I met my idol not very long after I had revived my voice from cheering his victory over Frazier. He spoke to students who were crowded into the Carmichael Auditorium, a campus space that was accustomed to containing the cheers for the University of North Carolina at Chapel Hill’s beloved basketball team. On this particular afternoon, though, the cheers were for Ali. And they were loud.

Ali was a family friend of one of my classmates at Carolina. She invited Ali to address the student body, and he agreed, delivering a well-received speech on “The True Meaning of Friendship.”

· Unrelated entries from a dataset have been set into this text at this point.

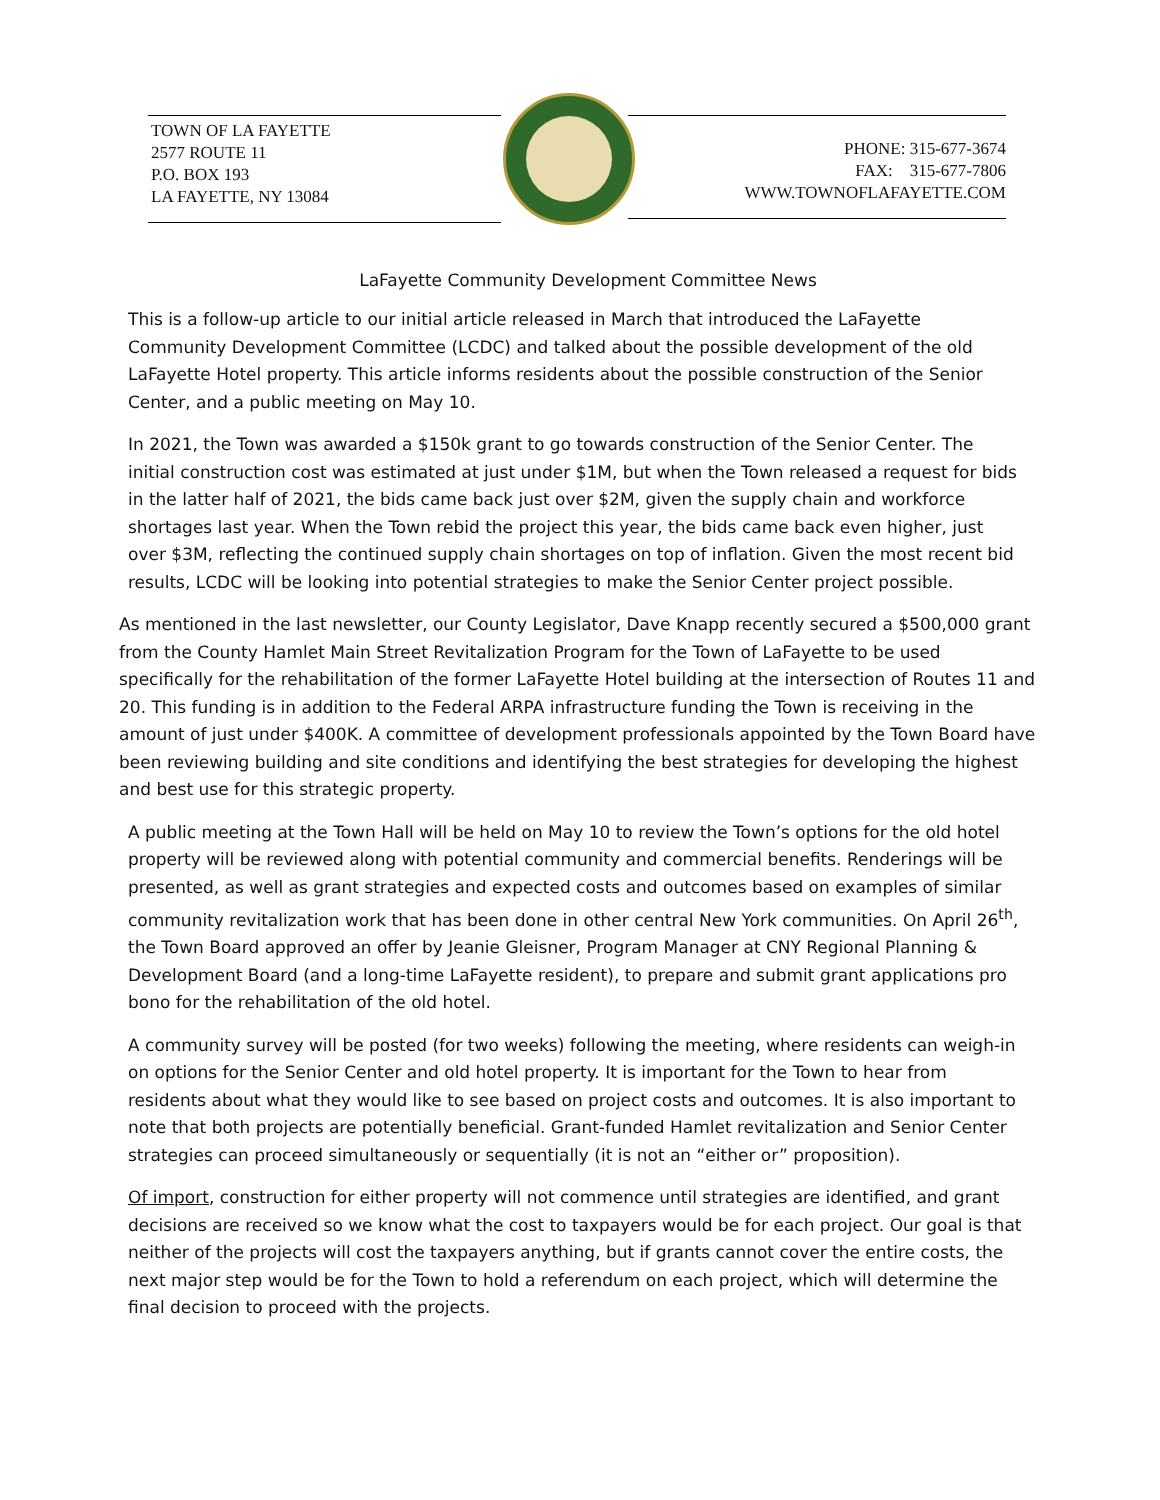TOWN OF LA FAYETTE
2577 ROUTE 11
P.O. BOX 193
LA FAYETTE, NY 13084
PHONE: 315-677-3674
FAX: 315-677-7806
WWW.TOWNOFLAFAYETTE.COM
LaFayette Community Development Committee News
This is a follow-up article to our initial article released in March that introduced the LaFayette Community Development Committee (LCDC) and talked about the possible development of the old LaFayette Hotel property. This article informs residents about the possible construction of the Senior Center, and a public meeting on May 10.
In 2021, the Town was awarded a $150k grant to go towards construction of the Senior Center. The initial construction cost was estimated at just under $1M, but when the Town released a request for bids in the latter half of 2021, the bids came back just over $2M, given the supply chain and workforce shortages last year. When the Town rebid the project this year, the bids came back even higher, just over $3M, reflecting the continued supply chain shortages on top of inflation. Given the most recent bid results, LCDC will be looking into potential strategies to make the Senior Center project possible.
As mentioned in the last newsletter, our County Legislator, Dave Knapp recently secured a $500,000 grant from the County Hamlet Main Street Revitalization Program for the Town of LaFayette to be used specifically for the rehabilitation of the former LaFayette Hotel building at the intersection of Routes 11 and 20. This funding is in addition to the Federal ARPA infrastructure funding the Town is receiving in the amount of just under $400K. A committee of development professionals appointed by the Town Board have been reviewing building and site conditions and identifying the best strategies for developing the highest and best use for this strategic property.
A public meeting at the Town Hall will be held on May 10 to review the Town’s options for the old hotel property will be reviewed along with potential community and commercial benefits. Renderings will be presented, as well as grant strategies and expected costs and outcomes based on examples of similar community revitalization work that has been done in other central New York communities. On April 26<sup>th</sup>, the Town Board approved an offer by Jeanie Gleisner, Program Manager at CNY Regional Planning & Development Board (and a long-time LaFayette resident), to prepare and submit grant applications pro bono for the rehabilitation of the old hotel.
A community survey will be posted (for two weeks) following the meeting, where residents can weigh-in on options for the Senior Center and old hotel property. It is important for the Town to hear from residents about what they would like to see based on project costs and outcomes. It is also important to note that both projects are potentially beneficial. Grant-funded Hamlet revitalization and Senior Center strategies can proceed simultaneously or sequentially (it is not an “either or” proposition).
Of import, construction for either property will not commence until strategies are identified, and grant decisions are received so we know what the cost to taxpayers would be for each project. Our goal is that neither of the projects will cost the taxpayers anything, but if grants cannot cover the entire costs, the next major step would be for the Town to hold a referendum on each project, which will determine the final decision to proceed with the projects.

According to the recollections of a reporter who covered the speech, Ali was accompanied on stage by a Carolina student, who at one point took a playful swing at The Greatest. “You hit me?” Ali mock-shouted at the student. “If you even dreamed you hit me, wake up and apologize!”

I was able to get close enough to shake Ali’s hand and I remember being shocked at how soft his giant palm felt. Later, I posed for pictures with him and bought a copy of his then just-published biography. Here’s a sidebar note: Ali’s biography, The Greatest: My Own Story, is an excellent read, in part because it was edited by Toni Morrison—who would later become a Nobel Prize-winning novelist. I proudly own a copy with an Ali autograph on the cover page.

Ali’s death wasn’t a complete surprise. The pounding he took in the ring rendered him into a shell of the brash and bold man he had been in his younger days. He retired from boxing in 1981; thereafter, the ravages of Parkinson’s disease took the floating from his feet and the sting out of his fist. Yet, the prideful example of what made him The Greatest remains—even after his life is gone.

Tributes to Ali continue to roll past me on social media. A favorite of mine—written by William C. Rhoden of The New York Times—notes, “Muhammad Ali was an ungentrified black man.” Rhoden—who, over the course of his career as a sportswriter, covered Ali—described the man he knew behind the scenes and out of the limelight:

What I gleaned from Ali’s life, as I’ve lived mine, is that the goal is not to go through life undefeated. The quest is to exercise resilience and come back stronger.

Beloved by much of the world, Ali was nonetheless consistently, unapologetically black.

Such truth has nothing to do with boxing and everything to do with life. For that alone, I will forever love Muhammad Ali.

Sam Fulwood III is a Senior Fellow at the Center for American Progress. His work with the Center’s Progress 2050 examines the impact of policies on the nation when there will be no clear racial or ethnic majority by the year 2050.